## [What the task requires]
Extract all of the entries and give them again, word for word.

Supplied material START

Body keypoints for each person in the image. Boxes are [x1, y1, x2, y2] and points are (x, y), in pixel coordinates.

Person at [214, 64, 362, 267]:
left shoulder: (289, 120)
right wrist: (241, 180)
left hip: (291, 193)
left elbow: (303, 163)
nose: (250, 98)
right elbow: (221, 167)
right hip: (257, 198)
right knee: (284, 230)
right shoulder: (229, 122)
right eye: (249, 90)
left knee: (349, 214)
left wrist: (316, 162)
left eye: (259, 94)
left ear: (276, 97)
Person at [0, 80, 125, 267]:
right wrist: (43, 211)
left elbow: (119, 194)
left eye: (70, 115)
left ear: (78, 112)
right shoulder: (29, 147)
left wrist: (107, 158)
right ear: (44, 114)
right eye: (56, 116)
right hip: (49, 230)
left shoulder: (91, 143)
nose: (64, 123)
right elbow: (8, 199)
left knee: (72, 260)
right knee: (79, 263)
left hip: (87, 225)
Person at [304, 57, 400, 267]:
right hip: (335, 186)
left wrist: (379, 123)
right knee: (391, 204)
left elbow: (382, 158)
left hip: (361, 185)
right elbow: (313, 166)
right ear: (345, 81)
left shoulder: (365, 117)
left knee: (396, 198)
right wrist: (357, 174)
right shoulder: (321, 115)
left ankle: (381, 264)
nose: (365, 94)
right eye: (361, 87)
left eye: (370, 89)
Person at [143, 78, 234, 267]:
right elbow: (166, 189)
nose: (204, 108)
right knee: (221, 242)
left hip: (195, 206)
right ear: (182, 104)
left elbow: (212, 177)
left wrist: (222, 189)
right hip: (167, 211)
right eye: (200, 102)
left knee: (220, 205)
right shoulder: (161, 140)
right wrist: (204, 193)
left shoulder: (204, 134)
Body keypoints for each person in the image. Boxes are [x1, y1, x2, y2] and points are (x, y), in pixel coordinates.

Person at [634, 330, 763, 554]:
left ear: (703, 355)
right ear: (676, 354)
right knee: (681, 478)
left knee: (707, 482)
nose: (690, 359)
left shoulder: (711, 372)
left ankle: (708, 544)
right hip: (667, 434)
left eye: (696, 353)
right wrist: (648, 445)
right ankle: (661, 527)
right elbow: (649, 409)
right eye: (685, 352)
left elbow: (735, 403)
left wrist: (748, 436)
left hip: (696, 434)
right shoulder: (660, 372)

Supplied material END

## [Solution]
Body keypoints for each person in the image. Boxes are [x1, y1, x2, y2] and points are (x, y), in pixel coordinates.

Person at [214, 64, 362, 267]:
left shoulder: (289, 120)
right wrist: (241, 180)
left hip: (291, 193)
left elbow: (303, 163)
nose: (250, 98)
right elbow: (221, 167)
right hip: (257, 198)
right knee: (284, 230)
right shoulder: (229, 122)
right eye: (249, 90)
left knee: (349, 214)
left wrist: (316, 162)
left eye: (259, 94)
left ear: (276, 97)
Person at [0, 80, 125, 267]:
right wrist: (43, 211)
left elbow: (119, 194)
left eye: (70, 115)
left ear: (78, 112)
right shoulder: (29, 147)
left wrist: (107, 158)
right ear: (44, 114)
right eye: (56, 116)
right hip: (49, 230)
left shoulder: (91, 143)
nose: (64, 123)
right elbow: (8, 199)
left knee: (72, 260)
right knee: (79, 263)
left hip: (87, 225)
Person at [304, 57, 400, 267]:
right hip: (335, 186)
left wrist: (379, 123)
right knee: (391, 204)
left elbow: (382, 158)
left hip: (361, 185)
right elbow: (313, 166)
right ear: (345, 81)
left shoulder: (365, 117)
left knee: (396, 198)
right wrist: (357, 174)
right shoulder: (321, 115)
left ankle: (381, 264)
nose: (365, 94)
right eye: (361, 87)
left eye: (370, 89)
Person at [143, 78, 234, 267]:
right elbow: (166, 189)
nose: (204, 108)
right knee: (221, 242)
left hip: (195, 206)
right ear: (182, 104)
left elbow: (212, 177)
left wrist: (222, 189)
right hip: (167, 211)
right eye: (200, 102)
left knee: (220, 205)
right shoulder: (161, 140)
right wrist: (204, 193)
left shoulder: (204, 134)
Body keypoints for each person in the image. Boxes are [x1, y1, x2, y2] and points are (x, y), in pixel coordinates.

Person at [634, 330, 763, 554]:
left ear: (703, 355)
right ear: (676, 354)
right knee: (681, 478)
left knee: (707, 482)
nose: (690, 359)
left shoulder: (711, 372)
left ankle: (708, 544)
right hip: (667, 434)
left eye: (696, 353)
right wrist: (648, 445)
right ankle: (661, 527)
right elbow: (649, 409)
right eye: (685, 352)
left elbow: (735, 403)
left wrist: (748, 436)
left hip: (696, 434)
right shoulder: (660, 372)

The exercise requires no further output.